When accepting the award, Peck noted that the current curriculum falls well short.

“Alberta’s students deserve nothing less than a world-class curriculum,” she said. “They deserve a curriculum that honours their identities, histories and interests. They deserve a curriculum that is antiracist, not rippled with racism. They deserve a curriculum that advances truth and reconciliation.

“They deserve a curriculum that challenges them, not bores them to tears with endless lists of Eurocentric facts that might help them win at Jeopardy but won’t prepare them to deal with the complex problems facing our society today and in the future.”

When accepting the award, Peck recognized the dedication of teachers to creating high-quality public education. She was quick to point out the strength of teachers, teaching assistants and administrators.
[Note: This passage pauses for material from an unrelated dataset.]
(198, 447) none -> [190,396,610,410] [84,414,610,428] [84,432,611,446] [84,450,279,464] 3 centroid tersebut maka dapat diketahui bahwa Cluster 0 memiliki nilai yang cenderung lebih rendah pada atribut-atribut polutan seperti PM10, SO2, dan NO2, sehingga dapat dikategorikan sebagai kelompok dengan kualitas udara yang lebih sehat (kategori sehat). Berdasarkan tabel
“A public education system is only as good as the people who work in and uphold it,” she said. “Teachers, administrators, educational assistants and all of the other professionals who ensure that the needs of Alberta’s children are not only met, but surpassed day in, day out.”

Peck commended the delegates for maintaining this commitment, despite what she saw as tremendous challenges to their profession and to their work.

“Even when teachers have been continuously disrespected and disparaged, and your concerns have been dismissed by a ruthless, unethical government, you kept showing up for your students and for your — for our — profession.”

“As a former elementary teacher, I can think of no greater honour than to be recognized by my teacher peers. While I may be working at the university level now, deep down, I am and always will be a teacher.” ❚

Nina Howorun accepts the Public Education Award from district representative Don Brookwell on behalf of her partner Darren Lund, who received the award posthumously for his decades of social justice advocacy.